We all read and tell ourselves
stories in order to connect to a defining source. Without reading and story, we—you among
them—stumble along unlit highways, hopeful of a ride from some driver who
appears to know the way and stops to pick up hitchhikers.
Defining sources can be for us
anything that gets us through chaos in some reasonable approximation of
comfort.
Reading and stories are enough to
override the built-in genome of mistake, or the inability to recognize pole
stars and shorelines when we see them.
Instead, reading and stories are
lifelong companions who stand with us in the dark or when we feel disoriented.
The universe is a vast,
disorganized place on which we have attempted to impose grids, city blocks, and
roadways of order. In response, the
universe has demonstrated numerous times other agendas than to be organized.
You live in a comfortable universe,
where such concepts as size, restrictions, inconvenience, and potential dangers
remain on the far reaches of the horizon.
In most physical senses and most existential ones, comfort and
convenience are your joint-tenant denominators.
When comfort and convenience do not
seem to buoy you along on the existential sea, you take to questioning, to
looking at the interior of things—yourself included, then to reading and story,
in search of some defining source.
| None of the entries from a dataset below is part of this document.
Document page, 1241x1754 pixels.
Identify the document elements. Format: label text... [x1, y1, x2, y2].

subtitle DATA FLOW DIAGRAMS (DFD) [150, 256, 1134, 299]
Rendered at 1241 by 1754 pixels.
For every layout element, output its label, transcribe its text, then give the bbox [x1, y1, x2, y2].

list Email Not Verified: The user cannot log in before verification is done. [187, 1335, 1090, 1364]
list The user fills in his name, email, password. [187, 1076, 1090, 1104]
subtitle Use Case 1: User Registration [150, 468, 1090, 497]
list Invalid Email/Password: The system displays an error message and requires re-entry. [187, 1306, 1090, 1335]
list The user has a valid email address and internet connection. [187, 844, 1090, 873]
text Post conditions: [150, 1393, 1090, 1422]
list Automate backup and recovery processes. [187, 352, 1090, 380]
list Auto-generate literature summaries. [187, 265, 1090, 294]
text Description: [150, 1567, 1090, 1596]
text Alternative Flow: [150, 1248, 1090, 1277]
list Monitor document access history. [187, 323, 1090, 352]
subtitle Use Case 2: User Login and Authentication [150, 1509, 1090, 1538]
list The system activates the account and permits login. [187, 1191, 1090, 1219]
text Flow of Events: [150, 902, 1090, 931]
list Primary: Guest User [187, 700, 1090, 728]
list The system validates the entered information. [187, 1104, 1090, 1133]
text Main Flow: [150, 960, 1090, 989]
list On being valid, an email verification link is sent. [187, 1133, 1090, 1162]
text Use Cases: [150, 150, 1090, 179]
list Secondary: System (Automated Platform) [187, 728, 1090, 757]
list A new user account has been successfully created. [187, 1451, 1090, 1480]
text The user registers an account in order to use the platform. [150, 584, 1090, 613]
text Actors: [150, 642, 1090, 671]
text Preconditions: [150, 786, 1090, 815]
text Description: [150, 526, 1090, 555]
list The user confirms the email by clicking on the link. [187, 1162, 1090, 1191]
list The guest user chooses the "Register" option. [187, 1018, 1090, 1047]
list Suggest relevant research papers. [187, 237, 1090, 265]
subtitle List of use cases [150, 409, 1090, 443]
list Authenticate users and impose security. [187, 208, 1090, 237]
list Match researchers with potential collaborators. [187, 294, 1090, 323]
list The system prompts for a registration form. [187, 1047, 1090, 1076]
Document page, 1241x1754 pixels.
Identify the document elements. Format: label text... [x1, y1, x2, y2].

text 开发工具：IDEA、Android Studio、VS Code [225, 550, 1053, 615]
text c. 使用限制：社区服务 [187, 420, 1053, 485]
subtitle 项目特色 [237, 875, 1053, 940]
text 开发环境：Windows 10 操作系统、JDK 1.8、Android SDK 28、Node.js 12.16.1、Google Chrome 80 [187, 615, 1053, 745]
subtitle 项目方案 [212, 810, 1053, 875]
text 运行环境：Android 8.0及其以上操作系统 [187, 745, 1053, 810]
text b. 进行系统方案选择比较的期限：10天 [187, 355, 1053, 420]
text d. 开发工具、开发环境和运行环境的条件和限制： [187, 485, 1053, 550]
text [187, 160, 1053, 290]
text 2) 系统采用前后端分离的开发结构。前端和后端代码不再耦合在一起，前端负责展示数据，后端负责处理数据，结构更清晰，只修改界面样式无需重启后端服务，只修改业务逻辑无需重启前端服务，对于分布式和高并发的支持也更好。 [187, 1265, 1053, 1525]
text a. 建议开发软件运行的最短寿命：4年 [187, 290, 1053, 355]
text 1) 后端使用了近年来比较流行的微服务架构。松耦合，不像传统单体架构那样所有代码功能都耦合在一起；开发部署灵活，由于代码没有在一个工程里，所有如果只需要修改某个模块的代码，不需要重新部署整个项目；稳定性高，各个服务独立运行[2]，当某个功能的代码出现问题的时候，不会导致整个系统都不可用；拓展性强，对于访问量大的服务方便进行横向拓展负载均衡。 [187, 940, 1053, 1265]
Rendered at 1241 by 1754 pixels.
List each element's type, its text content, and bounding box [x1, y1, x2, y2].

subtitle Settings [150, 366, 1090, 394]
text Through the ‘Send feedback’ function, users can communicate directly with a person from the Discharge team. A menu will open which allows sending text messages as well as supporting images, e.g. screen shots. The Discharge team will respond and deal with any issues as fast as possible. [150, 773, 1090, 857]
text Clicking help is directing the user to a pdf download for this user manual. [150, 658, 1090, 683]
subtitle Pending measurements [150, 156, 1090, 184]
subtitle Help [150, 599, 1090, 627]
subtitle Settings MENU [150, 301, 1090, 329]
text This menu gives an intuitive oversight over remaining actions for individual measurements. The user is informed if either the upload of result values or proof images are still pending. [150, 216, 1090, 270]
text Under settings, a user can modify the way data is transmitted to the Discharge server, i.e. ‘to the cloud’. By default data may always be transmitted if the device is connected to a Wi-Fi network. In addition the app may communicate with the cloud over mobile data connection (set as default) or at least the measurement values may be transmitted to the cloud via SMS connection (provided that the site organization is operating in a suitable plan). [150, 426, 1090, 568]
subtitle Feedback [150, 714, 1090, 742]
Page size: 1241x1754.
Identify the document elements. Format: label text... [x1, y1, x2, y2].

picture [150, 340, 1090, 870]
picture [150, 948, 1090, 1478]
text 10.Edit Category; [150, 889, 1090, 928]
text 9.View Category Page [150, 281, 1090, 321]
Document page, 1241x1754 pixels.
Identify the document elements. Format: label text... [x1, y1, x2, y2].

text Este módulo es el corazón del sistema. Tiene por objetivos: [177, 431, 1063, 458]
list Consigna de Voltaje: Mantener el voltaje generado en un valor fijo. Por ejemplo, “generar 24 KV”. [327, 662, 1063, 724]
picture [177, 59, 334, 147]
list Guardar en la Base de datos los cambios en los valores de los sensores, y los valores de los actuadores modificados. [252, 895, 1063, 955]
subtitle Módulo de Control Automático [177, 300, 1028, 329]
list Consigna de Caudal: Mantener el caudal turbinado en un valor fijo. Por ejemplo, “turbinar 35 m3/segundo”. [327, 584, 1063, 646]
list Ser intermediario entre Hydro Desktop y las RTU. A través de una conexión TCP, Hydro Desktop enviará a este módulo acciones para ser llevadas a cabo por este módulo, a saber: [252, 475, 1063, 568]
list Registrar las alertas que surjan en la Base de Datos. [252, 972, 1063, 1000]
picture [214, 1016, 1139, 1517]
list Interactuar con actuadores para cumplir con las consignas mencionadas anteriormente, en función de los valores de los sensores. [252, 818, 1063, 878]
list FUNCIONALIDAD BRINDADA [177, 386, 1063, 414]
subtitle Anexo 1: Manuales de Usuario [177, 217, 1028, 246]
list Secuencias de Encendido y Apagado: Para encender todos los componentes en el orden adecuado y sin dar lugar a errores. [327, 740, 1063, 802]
This
source has many shapes and forms.
Neither panacea nor take-as-directed remedy for symptomatic angst, this
source may well distract you by providing more questions tor you than you had
questions for it.
No surprise to you then, the
realization that a major aspect of this defining source has been and remains
the salient reason behind your pursuit of the craft of storytelling. This is a pursuit in which you strive to make
some headway, some sense of gaining.
Storytelling, as you see it,
involves among other things a product of value to you. Storytelling cannot, you believe, be
successful unless it produces some discovery, some arrival at information you
did not have before. You are not only
talking about factual information, you are talking about emotional and
existential discovery as well. Such
discovery goes beyond awareness of how you feel about a particular person,
place or thing, extending into downstream consequences of how such feelings
motivate your subsequent behavior.
Through discovery, you are placed
in time and circumstance, vulnerable to consequence, vulnerable to interaction
with human and animal forces, vulnerable to opening the creaky doors of
philosophy and morality that may require squirts of the literary equivalent of
WD-40.
Talk about Soren Kierkegaard and
his leap of faith, you, as a writer take this leap of faith: By pursuing your course of inquiry, you are
addressing problems you may not even realize you are conflicted with, seeking
answers you do not consciously realize you seek, gleaning solutions from your
resolutions of these problems in the hope and trust that doing so will, in your
conscious life, be amore honest and honorable person.
This is not an easy faith to
rationalize much less accept. You see
yourself in a pattern of becoming less tolerant of individuals and
circumstances where transactions with them seem of limited potential or
satisfaction. You are not going to
change them; they surely are not going to change you. Civility, yes, but close contact—no.
This leads you back to the
seemingly anomalous position of civility within the Balkan aspects of yourself,
accepting and trusting those disparate aspects to be civil and respectful if
not open in accommodation.
You are by no means a hermit. You would not wish to live like one, a
position that brings you to the point where you elect to live with the literary
equivalent of imaginary playmates, characters of your own creation and, of
course, yourself, or keep at the spinning of narrative, watching intently as it
weaves forth discoveries for you to investigate.